Passerini polymerization as a novel route for high ionic conductivity solid polymer electrolyte

Abstract

Polyethylene glycol (PEG) used as solid polymer electrolyte has shown disadvantages of low ionic conductivity and lithium ion transference number due to its high crystallinity. In this study, we propose Passerini three-component polymerization (P-3CP) to modify PEGs for solid polymer electrolytes (SPEs). Thus, a series of PEG-based polyesters (PGPEs) with molar masses between 14,400 and 30,200 gmol−1 are synthesized by P-3CP. The crystallinity of obtained PGPEs is successfully suppressed by the introduction of side groups via P-3CP. SPEs consisting of PGPEs as matrix and bis(trifluoromethane)sulfonimide lithium salt (LiTFSI) with different concentrations were investigated in detail.

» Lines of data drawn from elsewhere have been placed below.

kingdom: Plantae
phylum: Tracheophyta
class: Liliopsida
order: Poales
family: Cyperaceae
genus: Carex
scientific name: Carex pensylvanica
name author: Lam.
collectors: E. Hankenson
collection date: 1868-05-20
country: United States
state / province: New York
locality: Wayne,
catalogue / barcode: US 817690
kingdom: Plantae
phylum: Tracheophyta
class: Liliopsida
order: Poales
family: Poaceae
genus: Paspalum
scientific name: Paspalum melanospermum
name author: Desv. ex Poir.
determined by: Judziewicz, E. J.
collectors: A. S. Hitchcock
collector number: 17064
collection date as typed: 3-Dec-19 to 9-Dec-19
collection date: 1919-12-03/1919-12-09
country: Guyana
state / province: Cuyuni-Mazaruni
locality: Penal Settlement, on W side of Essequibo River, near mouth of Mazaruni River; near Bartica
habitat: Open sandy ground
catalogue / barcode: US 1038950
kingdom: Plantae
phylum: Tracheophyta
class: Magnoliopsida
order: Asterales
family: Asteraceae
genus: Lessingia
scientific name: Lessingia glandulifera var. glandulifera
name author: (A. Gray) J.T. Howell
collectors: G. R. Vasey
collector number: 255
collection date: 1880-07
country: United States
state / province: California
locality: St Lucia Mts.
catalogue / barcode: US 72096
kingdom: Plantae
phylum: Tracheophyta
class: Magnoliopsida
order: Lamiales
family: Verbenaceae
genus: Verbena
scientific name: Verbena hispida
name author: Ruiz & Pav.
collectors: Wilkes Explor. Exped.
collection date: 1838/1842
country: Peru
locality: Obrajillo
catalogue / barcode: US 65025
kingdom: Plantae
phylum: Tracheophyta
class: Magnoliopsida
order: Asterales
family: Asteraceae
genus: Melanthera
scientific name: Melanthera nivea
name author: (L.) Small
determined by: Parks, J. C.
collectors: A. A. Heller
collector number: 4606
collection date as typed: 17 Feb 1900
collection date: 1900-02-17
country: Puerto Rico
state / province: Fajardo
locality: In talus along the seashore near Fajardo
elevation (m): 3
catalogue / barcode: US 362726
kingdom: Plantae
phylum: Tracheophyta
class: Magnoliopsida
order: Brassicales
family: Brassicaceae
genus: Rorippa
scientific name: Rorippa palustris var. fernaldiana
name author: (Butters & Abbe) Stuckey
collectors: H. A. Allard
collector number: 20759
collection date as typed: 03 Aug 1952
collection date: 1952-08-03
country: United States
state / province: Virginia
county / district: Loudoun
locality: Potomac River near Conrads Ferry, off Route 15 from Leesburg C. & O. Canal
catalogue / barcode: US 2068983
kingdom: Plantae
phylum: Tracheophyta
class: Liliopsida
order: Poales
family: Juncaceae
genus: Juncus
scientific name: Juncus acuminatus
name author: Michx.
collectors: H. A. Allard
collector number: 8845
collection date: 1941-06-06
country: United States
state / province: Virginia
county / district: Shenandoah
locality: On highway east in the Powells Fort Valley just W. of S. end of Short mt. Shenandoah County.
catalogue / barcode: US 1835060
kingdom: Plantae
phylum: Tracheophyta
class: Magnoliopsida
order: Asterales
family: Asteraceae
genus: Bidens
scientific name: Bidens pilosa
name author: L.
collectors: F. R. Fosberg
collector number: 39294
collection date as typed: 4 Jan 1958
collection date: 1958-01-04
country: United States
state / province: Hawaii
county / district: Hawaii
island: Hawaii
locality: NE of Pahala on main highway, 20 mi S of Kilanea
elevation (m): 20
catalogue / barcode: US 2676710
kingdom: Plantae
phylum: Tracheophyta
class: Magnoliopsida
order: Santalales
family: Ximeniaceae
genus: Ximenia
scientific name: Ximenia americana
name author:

The SPE composed of PGPE-4000 with 30 wt% LiTFSI presented the best ionic conductivities of 5.85 × 10-5 Scm−1 and 1.94 × 10-3 Scm−1 at room temperature and 80 °C, respectively, which are significantly higher than the commonly used PEG-based SPE. The LiFePO4/Li solid-state lithium-ion battery assembled with PGPE-based SPE showed excellent cycle stability. After 100 cycles at 0.5C at 60 °C, the discharge specific capacity remains 133 mAhg−1. Furthermore, due to the addition of amide side groups, the flame retardant property of PGPE-based SPEs is improved. Compared to PEG, the limiting oxygen index (LOI) values increase from 21.0 to 25.5 after modification by P-3CP. Therefore, the P-3CP is an attractive method to obtain polyesters from dicarboxylic acid or diol monomers for the application in the lithium battery field.